Since graduating with an honours science degree in pure mathematics 30 years ago, Jan Swinhoe has blazed an enviable path through the actuarial, superannuation and banking worlds and is now relishing multiple board roles.
Looking back, the 61-year-old says one of the low points in her career was when she gave birth to her twins, Eloise and Charlie, in her early 40s, just a year after she had her first child, Catherine.
“I absolutely adored them so I put them first and put myself last, but in hindsight I wasn’t coping well, I was getting up at five and not eating anything until lunch or even mid-afternoon,” said Ms Swinhoe, who was once general manager of Westpac Private Bank.
“Once I had my twins, we went from an easily manageable life to a very out-of-control life … it was the first time I had felt things were out of my control and it made me stressed and anxious.”
An analysis of 30,000 health assessments of Australian executives conducted between 2013 and 2017 by Executive Health Solutions (EHS) has found that female executives in their 30s are three times more likely to show symptoms of stress, anxiety and depression than their male counterparts.
In the 30 to 40 age group, about 7 per cent of women, compared to 3 per cent of men, had “significant” mental health issues. The findings are important because while other reports rely on surveys or data generated in clinics and hospitals, these were obtained via objective health assessments of executives across a wide spectrum of industries.
Organisational psychologist Paul Flanagan, who sits on the EHS board, said women were more stressed and anxious in their 30s – and 40s – because of gender roles and the pressure to excel in their careers while raising children.
The data showed female executives in manufacturing and engineering were significantly more stressed than their counterparts in other industries, but age groups had a greater impact on the outcome.
Mr Flanagan said women in their 40s were 1.5 times more likely to show signs of stress, anxiety and depression than men, but women in their 50s, had about the same rate.
“Organisations need to understand the wellbeing of senior people has a big impact on the wellbeing and the performance of the whole organisation because they set the climate, the environment, so it must be managed,” he said.
He said employers must provide flexible work arrangements for both men and women so that it’s normalised.
“They must also look at performance expectations and accommodate people at different times of their lives,” he said.
“My advice to women is that they need to test their organisations to see how flexible they are in accommodating their needs.”

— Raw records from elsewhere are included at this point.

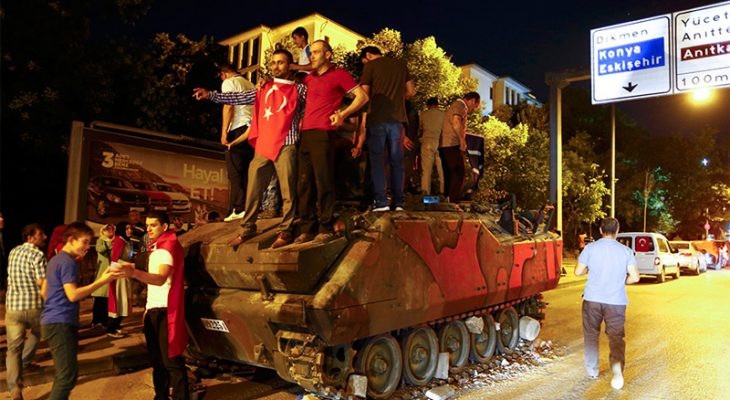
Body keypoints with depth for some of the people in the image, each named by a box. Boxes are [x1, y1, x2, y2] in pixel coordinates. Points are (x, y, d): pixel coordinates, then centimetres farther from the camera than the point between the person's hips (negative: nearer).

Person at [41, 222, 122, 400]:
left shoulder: (56, 260, 17)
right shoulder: (68, 262, -14)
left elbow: (44, 291, 25)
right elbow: (73, 295, -23)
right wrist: (101, 281, -25)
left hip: (53, 321, 11)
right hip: (61, 323, -11)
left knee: (64, 374, 16)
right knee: (68, 375, -11)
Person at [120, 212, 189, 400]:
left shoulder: (168, 246, -13)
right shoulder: (155, 247, 17)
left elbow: (161, 279, -29)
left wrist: (134, 273, -44)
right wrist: (148, 307, 12)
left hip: (165, 310, -9)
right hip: (153, 309, 9)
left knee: (171, 359, -6)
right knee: (157, 358, 15)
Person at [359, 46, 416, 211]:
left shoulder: (370, 66, 1)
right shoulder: (401, 65, 14)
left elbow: (364, 95, -3)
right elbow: (411, 92, 16)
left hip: (377, 118, -4)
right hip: (397, 118, 4)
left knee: (377, 160, 0)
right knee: (396, 161, 8)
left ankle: (381, 202, -5)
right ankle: (399, 202, 6)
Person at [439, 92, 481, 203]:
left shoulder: (454, 106, 26)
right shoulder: (461, 105, -5)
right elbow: (456, 122, -23)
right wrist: (462, 140, -18)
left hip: (444, 145, 10)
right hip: (452, 145, -10)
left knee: (449, 175, 10)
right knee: (459, 173, -11)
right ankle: (453, 202, -16)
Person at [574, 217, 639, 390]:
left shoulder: (590, 248, -3)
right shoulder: (625, 251, 0)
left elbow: (578, 271, -1)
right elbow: (635, 277, -2)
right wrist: (622, 281, 17)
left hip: (592, 299, 0)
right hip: (616, 301, 0)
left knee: (591, 335, 15)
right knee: (616, 336, 4)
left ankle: (592, 370, 23)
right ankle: (617, 365, -21)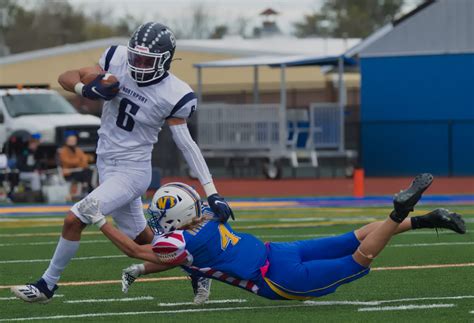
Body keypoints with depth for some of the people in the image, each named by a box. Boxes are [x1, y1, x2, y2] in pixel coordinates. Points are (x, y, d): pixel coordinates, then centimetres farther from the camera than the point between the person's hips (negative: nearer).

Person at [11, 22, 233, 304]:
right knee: (142, 239, 17)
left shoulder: (173, 95, -17)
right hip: (107, 164, 6)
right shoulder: (118, 61, -6)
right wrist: (87, 90, -21)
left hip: (132, 172, -6)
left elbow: (187, 145, -11)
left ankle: (47, 285, 4)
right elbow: (66, 77, 2)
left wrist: (212, 193, -14)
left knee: (74, 220, -14)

A recent survey of more than 2000 working women aged 16 to 40 found 90 per cent believed that flexibility was “important”, but only 16 per cent “strongly agreed” they would have access to the necessary flexibility when needed.
Co-author Professor Rae Cooper, from Sydney University’s Business School, said women in their 30s were among the most stressed labour market participants, especially if they’re a mother and working a full-time job.
“Organisations need to provide more flexible working options and partners need to step up and share the care of young children so women in their 30s have a stress-free professional and family life,” she said.
Valeria Ignatieva, co-founder of DCC Jobs that pre-screens employers on aspects such as paid parental leave, pay equity and flexible working, said more and more female executives were balancing careers and families.
“Some examples include job sharing at NAB and [pharmaceutical company] MSD providing flexibility in roles where traditionally this was not common,” she said.
“It’s also important to ensure that women are not discriminated against in the interview process if they are expecting. Laing O’Rourke and HSBC are great examples of employers providing workplaces where women can advance their careers and have a family.”